» **What you are asked to do**
Copy each line of the entries that includes the word "KiCad".

» **Source material**
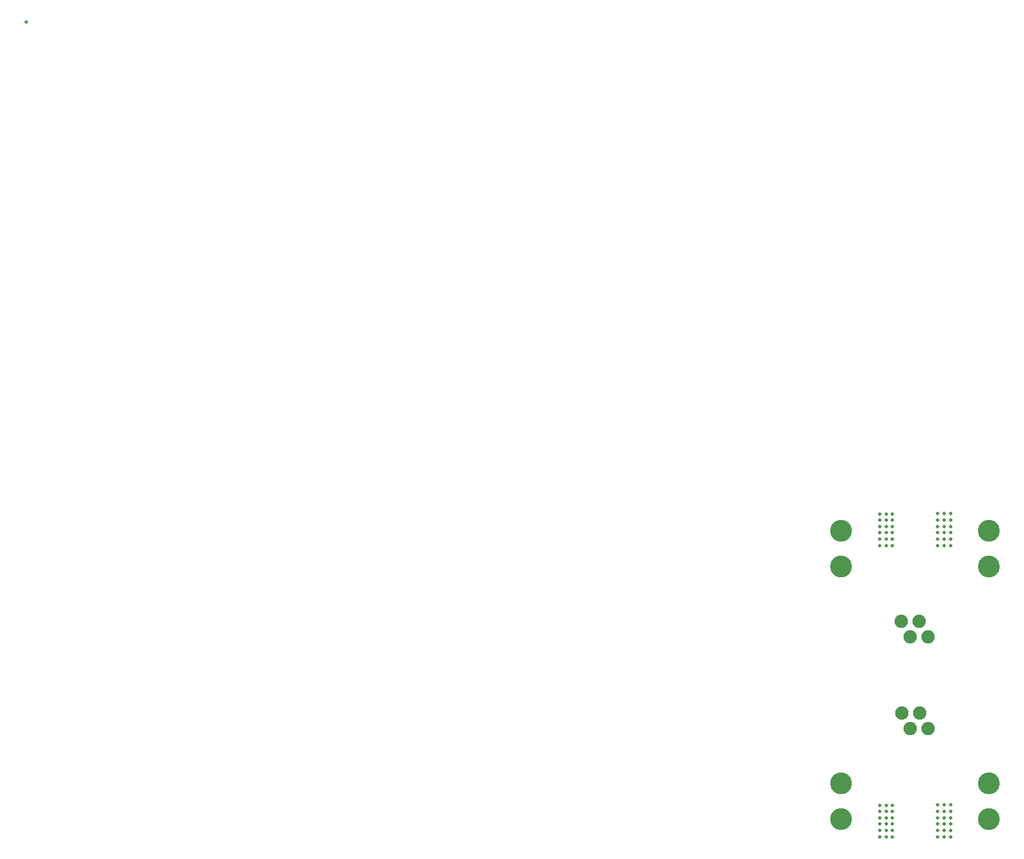
<source format=gbr>
%TF.GenerationSoftware,KiCad,Pcbnew,(5.1.10)-1*%
%TF.CreationDate,2021-07-20T09:59:38-04:00*%
%TF.ProjectId,Smart Tank Current Shunt,536d6172-7420-4546-916e-6b2043757272,rev?*%
%TF.SameCoordinates,Original*%
%TF.FileFunction,Soldermask,Bot*%
%TF.FilePolarity,Negative*%
%FSLAX46Y46*%
G04 Gerber Fmt 4.6, Leading zero omitted, Abs format (unit mm)*
G04 Created by KiCad (PCBNEW (5.1.10)-1) date 2021-07-20 09:59:38*
%MOMM*%
%LPD*%
G01*
G04 APERTURE LIST*
%ADD10C,0.500000*%
%ADD11C,3.100000*%
%ADD12C,3.099999*%
%ADD13C,1.900000*%
G04 APERTURE END LIST*
D10*
%TO.C,REF\u002A\u002A*%
X123060000Y-115760000D03*
%TD*%
%TO.C,REF\u002A\u002A*%
X122160000Y-115760000D03*
%TD*%
%TO.C,REF\u002A\u002A*%
X121260000Y-115760000D03*
%TD*%
%TO.C,REF\u002A\u002A*%
X123060000Y-114860000D03*
%TD*%
%TO.C,REF\u002A\u002A*%
X122160000Y-114860000D03*
%TD*%
%TO.C,REF\u002A\u002A*%
X121260000Y-114860000D03*
%TD*%
%TO.C,REF\u002A\u002A*%
X123060000Y-113960000D03*
%TD*%
%TO.C,REF\u002A\u002A*%
X122160000Y-113960000D03*
%TD*%
%TO.C,REF\u002A\u002A*%
X121260000Y-113960000D03*
%TD*%
%TO.C,REF\u002A\u002A*%
X123060000Y-113060000D03*
%TD*%
%TO.C,REF\u002A\u002A*%
X122160000Y-113060000D03*
%TD*%
%TO.C,REF\u002A\u002A*%
X121260000Y-113060000D03*
%TD*%
%TO.C,REF\u002A\u002A*%
X123060000Y-112160000D03*
%TD*%
%TO.C,REF\u002A\u002A*%
X122160000Y-112160000D03*
%TD*%
%TO.C,REF\u002A\u002A*%
X121260000Y-112160000D03*
%TD*%
%TO.C,REF\u002A\u002A*%
X123060000Y-111260000D03*
%TD*%
%TO.C,REF\u002A\u002A*%
X122160000Y-111260000D03*
%TD*%
%TO.C,REF\u002A\u002A*%
X131300000Y-115750000D03*
%TD*%
%TO.C,REF\u002A\u002A*%
X130400000Y-115750000D03*
%TD*%
%TO.C,REF\u002A\u002A*%
X129500000Y-115750000D03*
%TD*%
%TO.C,REF\u002A\u002A*%
X131300000Y-114850000D03*
%TD*%
%TO.C,REF\u002A\u002A*%
X130400000Y-114850000D03*
%TD*%
%TO.C,REF\u002A\u002A*%
X129500000Y-114850000D03*
%TD*%
%TO.C,REF\u002A\u002A*%
X131300000Y-113950000D03*
%TD*%
%TO.C,REF\u002A\u002A*%
X130400000Y-113950000D03*
%TD*%
%TO.C,REF\u002A\u002A*%
X129500000Y-113950000D03*
%TD*%
%TO.C,REF\u002A\u002A*%
X131300000Y-113050000D03*
%TD*%
%TO.C,REF\u002A\u002A*%
X130400000Y-113050000D03*
%TD*%
%TO.C,REF\u002A\u002A*%
X129500000Y-113050000D03*
%TD*%
%TO.C,REF\u002A\u002A*%
X131300000Y-112150000D03*
%TD*%
%TO.C,REF\u002A\u002A*%
X130400000Y-112150000D03*
%TD*%
%TO.C,REF\u002A\u002A*%
X129500000Y-112150000D03*
%TD*%
%TO.C,REF\u002A\u002A*%
X131300000Y-111250000D03*
%TD*%
%TO.C,REF\u002A\u002A*%
X130400000Y-111250000D03*
%TD*%
%TO.C,REF\u002A\u002A*%
X131300000Y-74350000D03*
%TD*%
%TO.C,REF\u002A\u002A*%
X130400000Y-74350000D03*
%TD*%
%TO.C,REF\u002A\u002A*%
X129500000Y-74350000D03*
%TD*%
%TO.C,REF\u002A\u002A*%
X131300000Y-73450000D03*
%TD*%
%TO.C,REF\u002A\u002A*%
X130400000Y-73450000D03*
%TD*%
%TO.C,REF\u002A\u002A*%
X129500000Y-73450000D03*
%TD*%
%TO.C,REF\u002A\u002A*%
X131300000Y-72550000D03*
%TD*%
%TO.C,REF\u002A\u002A*%
X130400000Y-72550000D03*
%TD*%
%TO.C,REF\u002A\u002A*%
X129500000Y-72550000D03*
%TD*%
%TO.C,REF\u002A\u002A*%
X131300000Y-71650000D03*
%TD*%
%TO.C,REF\u002A\u002A*%
X130400000Y-71650000D03*
%TD*%
%TO.C,REF\u002A\u002A*%
X129500000Y-71650000D03*
%TD*%
%TO.C,REF\u002A\u002A*%
X131300000Y-70750000D03*
%TD*%
%TO.C,REF\u002A\u002A*%
X130400000Y-70750000D03*
%TD*%
%TO.C,REF\u002A\u002A*%
X129500000Y-70750000D03*
%TD*%
%TO.C,REF\u002A\u002A*%
X131300000Y-69850000D03*
%TD*%
%TO.C,REF\u002A\u002A*%
X130400000Y-69850000D03*
%TD*%
%TO.C,REF\u002A\u002A*%
X123070000Y-74360000D03*
%TD*%
%TO.C,REF\u002A\u002A*%
X122170000Y-74360000D03*
%TD*%
%TO.C,REF\u002A\u002A*%
X121270000Y-74360000D03*
%TD*%
%TO.C,REF\u002A\u002A*%
X123070000Y-73460000D03*
%TD*%
%TO.C,REF\u002A\u002A*%
X122170000Y-73460000D03*
%TD*%
%TO.C,REF\u002A\u002A*%
X121270000Y-73460000D03*
%TD*%
%TO.C,REF\u002A\u002A*%
X123070000Y-72560000D03*
%TD*%
%TO.C,REF\u002A\u002A*%
X122170000Y-72560000D03*
%TD*%
%TO.C,REF\u002A\u002A*%
X121270000Y-72560000D03*
%TD*%
%TO.C,REF\u002A\u002A*%
X123070000Y-71660000D03*
%TD*%
%TO.C,REF\u002A\u002A*%
X122170000Y-71660000D03*
%TD*%
%TO.C,REF\u002A\u002A*%
X121270000Y-71660000D03*
%TD*%
%TO.C,REF\u002A\u002A*%
X123070000Y-70760000D03*
%TD*%
%TO.C,REF\u002A\u002A*%
X122170000Y-70760000D03*
%TD*%
%TO.C,REF\u002A\u002A*%
X121270000Y-70760000D03*
%TD*%
%TO.C,REF\u002A\u002A*%
X123070000Y-69860000D03*
%TD*%
%TO.C,REF\u002A\u002A*%
X122170000Y-69860000D03*
%TD*%
%TO.C,REF\u002A\u002A*%
X121260000Y-111260000D03*
%TD*%
%TO.C,REF\u002A\u002A*%
X129500000Y-69850000D03*
%TD*%
%TO.C,REF\u002A\u002A*%
X121270000Y-69860000D03*
%TD*%
%TO.C,REF\u002A\u002A*%
X129500000Y-111250000D03*
%TD*%
%TO.C,REF\u002A\u002A*%
X0Y0D03*
%TD*%
D11*
%TO.C,J1*%
X115740000Y-72300770D03*
X115740000Y-77380770D03*
D12*
X136740000Y-72300770D03*
X136740000Y-77380770D03*
D13*
X124340000Y-85150000D03*
X126880000Y-85150000D03*
X125610000Y-87360000D03*
X128150000Y-87360000D03*
D12*
X115750000Y-108160770D03*
X115750000Y-113240770D03*
X136740000Y-108160770D03*
X136740000Y-113240770D03*
D13*
X128150000Y-100400000D03*
X126892132Y-98200000D03*
X125610000Y-100400000D03*
X124352132Y-98200000D03*
%TD*%
M02*

</source>
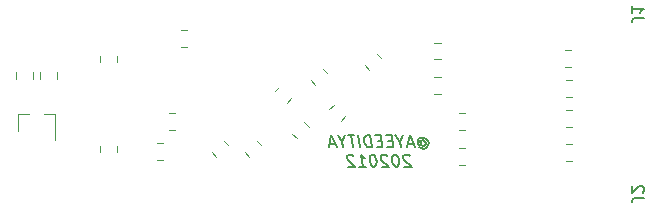
<source format=gbr>
G04 #@! TF.GenerationSoftware,KiCad,Pcbnew,(5.1.2-1)-1*
G04 #@! TF.CreationDate,2020-03-21T18:46:45+05:30*
G04 #@! TF.ProjectId,RedPill,52656450-696c-46c2-9e6b-696361645f70,rev?*
G04 #@! TF.SameCoordinates,Original*
G04 #@! TF.FileFunction,Legend,Bot*
G04 #@! TF.FilePolarity,Positive*
%FSLAX46Y46*%
G04 Gerber Fmt 4.6, Leading zero omitted, Abs format (unit mm)*
G04 Created by KiCad (PCBNEW (5.1.2-1)-1) date 2020-03-21 18:46:45*
%MOMM*%
%LPD*%
G04 APERTURE LIST*
%ADD10C,0.150000*%
%ADD11C,0.120000*%
G04 APERTURE END LIST*
D10*
X47458645Y-26059315D02*
X47500312Y-26011696D01*
X47589598Y-25964077D01*
X47684836Y-25964077D01*
X47786026Y-26011696D01*
X47839598Y-26059315D01*
X47899122Y-26154553D01*
X47911026Y-26249791D01*
X47875312Y-26345029D01*
X47833645Y-26392648D01*
X47744360Y-26440267D01*
X47649122Y-26440267D01*
X47547931Y-26392648D01*
X47494360Y-26345029D01*
X47446741Y-25964077D02*
X47494360Y-26345029D01*
X47452693Y-26392648D01*
X47405074Y-26392648D01*
X47303883Y-26345029D01*
X47244360Y-26249791D01*
X47214598Y-26011696D01*
X47291979Y-25868839D01*
X47422931Y-25773601D01*
X47607455Y-25725982D01*
X47803883Y-25773601D01*
X47958645Y-25868839D01*
X48071741Y-26011696D01*
X48143169Y-26202172D01*
X48119360Y-26392648D01*
X48041979Y-26535505D01*
X47911026Y-26630744D01*
X47726502Y-26678363D01*
X47530074Y-26630744D01*
X47375312Y-26535505D01*
X46863407Y-26249791D02*
X46387217Y-26249791D01*
X46994360Y-26535505D02*
X46536026Y-25535505D01*
X46327693Y-26535505D01*
X45744360Y-26059315D02*
X45803883Y-26535505D01*
X46012217Y-25535505D02*
X45744360Y-26059315D01*
X45345550Y-25535505D01*
X45071741Y-26011696D02*
X44738407Y-26011696D01*
X44661026Y-26535505D02*
X45137217Y-26535505D01*
X45012217Y-25535505D01*
X44536026Y-25535505D01*
X44166979Y-26011696D02*
X43833645Y-26011696D01*
X43756264Y-26535505D02*
X44232455Y-26535505D01*
X44107455Y-25535505D01*
X43631264Y-25535505D01*
X43327693Y-26535505D02*
X43202693Y-25535505D01*
X42964598Y-25535505D01*
X42827693Y-25583125D01*
X42744360Y-25678363D01*
X42708645Y-25773601D01*
X42684836Y-25964077D01*
X42702693Y-26106934D01*
X42774122Y-26297410D01*
X42833645Y-26392648D01*
X42940788Y-26487886D01*
X43089598Y-26535505D01*
X43327693Y-26535505D01*
X42327693Y-26535505D02*
X42202693Y-25535505D01*
X41869360Y-25535505D02*
X41297931Y-25535505D01*
X41708645Y-26535505D02*
X41583645Y-25535505D01*
X40839598Y-26059315D02*
X40899122Y-26535505D01*
X41107455Y-25535505D02*
X40839598Y-26059315D01*
X40440788Y-25535505D01*
X40244360Y-26249791D02*
X39768169Y-26249791D01*
X40375312Y-26535505D02*
X39916979Y-25535505D01*
X39708645Y-26535505D01*
X46547931Y-27280744D02*
X46494360Y-27233125D01*
X46393169Y-27185505D01*
X46155074Y-27185505D01*
X46065788Y-27233125D01*
X46024122Y-27280744D01*
X45988407Y-27375982D01*
X46000312Y-27471220D01*
X46065788Y-27614077D01*
X46708645Y-28185505D01*
X46089598Y-28185505D01*
X45345550Y-27185505D02*
X45250312Y-27185505D01*
X45161026Y-27233125D01*
X45119360Y-27280744D01*
X45083645Y-27375982D01*
X45059836Y-27566458D01*
X45089598Y-27804553D01*
X45161026Y-27995029D01*
X45220550Y-28090267D01*
X45274122Y-28137886D01*
X45375312Y-28185505D01*
X45470550Y-28185505D01*
X45559836Y-28137886D01*
X45601502Y-28090267D01*
X45637217Y-27995029D01*
X45661026Y-27804553D01*
X45631264Y-27566458D01*
X45559836Y-27375982D01*
X45500312Y-27280744D01*
X45446741Y-27233125D01*
X45345550Y-27185505D01*
X44643169Y-27280744D02*
X44589598Y-27233125D01*
X44488407Y-27185505D01*
X44250312Y-27185505D01*
X44161026Y-27233125D01*
X44119360Y-27280744D01*
X44083645Y-27375982D01*
X44095550Y-27471220D01*
X44161026Y-27614077D01*
X44803883Y-28185505D01*
X44184836Y-28185505D01*
X43440788Y-27185505D02*
X43345550Y-27185505D01*
X43256264Y-27233125D01*
X43214598Y-27280744D01*
X43178883Y-27375982D01*
X43155074Y-27566458D01*
X43184836Y-27804553D01*
X43256264Y-27995029D01*
X43315788Y-28090267D01*
X43369360Y-28137886D01*
X43470550Y-28185505D01*
X43565788Y-28185505D01*
X43655074Y-28137886D01*
X43696741Y-28090267D01*
X43732455Y-27995029D01*
X43756264Y-27804553D01*
X43726502Y-27566458D01*
X43655074Y-27375982D01*
X43595550Y-27280744D01*
X43541979Y-27233125D01*
X43440788Y-27185505D01*
X42280074Y-28185505D02*
X42851502Y-28185505D01*
X42565788Y-28185505D02*
X42440788Y-27185505D01*
X42553883Y-27328363D01*
X42661026Y-27423601D01*
X42762217Y-27471220D01*
X41786026Y-27280744D02*
X41732455Y-27233125D01*
X41631264Y-27185505D01*
X41393169Y-27185505D01*
X41303883Y-27233125D01*
X41262217Y-27280744D01*
X41226502Y-27375982D01*
X41238407Y-27471220D01*
X41303883Y-27614077D01*
X41946741Y-28185505D01*
X41327693Y-28185505D01*
D11*
X27170748Y-16655000D02*
X27693252Y-16655000D01*
X27170748Y-18075000D02*
X27693252Y-18075000D01*
X13385200Y-23732000D02*
X13385200Y-25192000D01*
X16545200Y-23732000D02*
X16545200Y-25892000D01*
X16545200Y-23732000D02*
X15615200Y-23732000D01*
X13385200Y-23732000D02*
X14315200Y-23732000D01*
X59746248Y-20880000D02*
X60268752Y-20880000D01*
X59746248Y-22300000D02*
X60268752Y-22300000D01*
X30162687Y-27356779D02*
X29793221Y-26987313D01*
X31166779Y-26352687D02*
X30797313Y-25983221D01*
X59746248Y-23420000D02*
X60268752Y-23420000D01*
X59746248Y-24840000D02*
X60268752Y-24840000D01*
X32956687Y-27356779D02*
X32587221Y-26987313D01*
X33960779Y-26352687D02*
X33591313Y-25983221D01*
X20372000Y-26940252D02*
X20372000Y-26417748D01*
X21792000Y-26940252D02*
X21792000Y-26417748D01*
X21792000Y-18779748D02*
X21792000Y-19302252D01*
X20372000Y-18779748D02*
X20372000Y-19302252D01*
X59713748Y-18290000D02*
X60236252Y-18290000D01*
X59713748Y-19710000D02*
X60236252Y-19710000D01*
X59763748Y-26290000D02*
X60286252Y-26290000D01*
X59763748Y-27710000D02*
X60286252Y-27710000D01*
X26163748Y-23655000D02*
X26686252Y-23655000D01*
X26163748Y-25075000D02*
X26686252Y-25075000D01*
X25652252Y-27634000D02*
X25129748Y-27634000D01*
X25652252Y-26214000D02*
X25129748Y-26214000D01*
X50738748Y-23640000D02*
X51261252Y-23640000D01*
X50738748Y-25060000D02*
X51261252Y-25060000D01*
X50738748Y-26640000D02*
X51261252Y-26640000D01*
X50738748Y-28060000D02*
X51261252Y-28060000D01*
X49161252Y-19110000D02*
X48638748Y-19110000D01*
X49161252Y-17690000D02*
X48638748Y-17690000D01*
X49161252Y-22010000D02*
X48638748Y-22010000D01*
X49161252Y-20590000D02*
X48638748Y-20590000D01*
X43116687Y-19990779D02*
X42747221Y-19621313D01*
X44120779Y-18986687D02*
X43751313Y-18617221D01*
X37618097Y-24422005D02*
X37987563Y-24791471D01*
X36614005Y-25426097D02*
X36983471Y-25795563D01*
X36500779Y-22415313D02*
X36131313Y-22784779D01*
X35496687Y-21411221D02*
X35127221Y-21780687D01*
X39736437Y-23304687D02*
X40105903Y-22935221D01*
X40740529Y-24308779D02*
X41109995Y-23939313D01*
X38544687Y-21260779D02*
X38175221Y-20891313D01*
X39548779Y-20256687D02*
X39179313Y-19887221D01*
X13255200Y-20728252D02*
X13255200Y-20205748D01*
X14675200Y-20728252D02*
X14675200Y-20205748D01*
X15255200Y-20728252D02*
X15255200Y-20205748D01*
X16675200Y-20728252D02*
X16675200Y-20205748D01*
D10*
X66377619Y-30813333D02*
X65663333Y-30813333D01*
X65520476Y-30860952D01*
X65425238Y-30956190D01*
X65377619Y-31099047D01*
X65377619Y-31194285D01*
X66282380Y-30384761D02*
X66330000Y-30337142D01*
X66377619Y-30241904D01*
X66377619Y-30003809D01*
X66330000Y-29908571D01*
X66282380Y-29860952D01*
X66187142Y-29813333D01*
X66091904Y-29813333D01*
X65949047Y-29860952D01*
X65377619Y-30432380D01*
X65377619Y-29813333D01*
X66377619Y-15573333D02*
X65663333Y-15573333D01*
X65520476Y-15620952D01*
X65425238Y-15716190D01*
X65377619Y-15859047D01*
X65377619Y-15954285D01*
X65377619Y-14573333D02*
X65377619Y-15144761D01*
X65377619Y-14859047D02*
X66377619Y-14859047D01*
X66234761Y-14954285D01*
X66139523Y-15049523D01*
X66091904Y-15144761D01*
M02*

</source>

» **Answer**
%TF.GenerationSoftware,KiCad,Pcbnew,(5.1.10)-1*%
G04 Created by KiCad (PCBNEW (5.1.10)-1) date 2021-07-20 09:59:38*
G04 #@! TF.GenerationSoftware,KiCad,Pcbnew,(5.1.2-1)-1*
G04 Created by KiCad (PCBNEW (5.1.2-1)-1) date 2020-03-21 18:46:45*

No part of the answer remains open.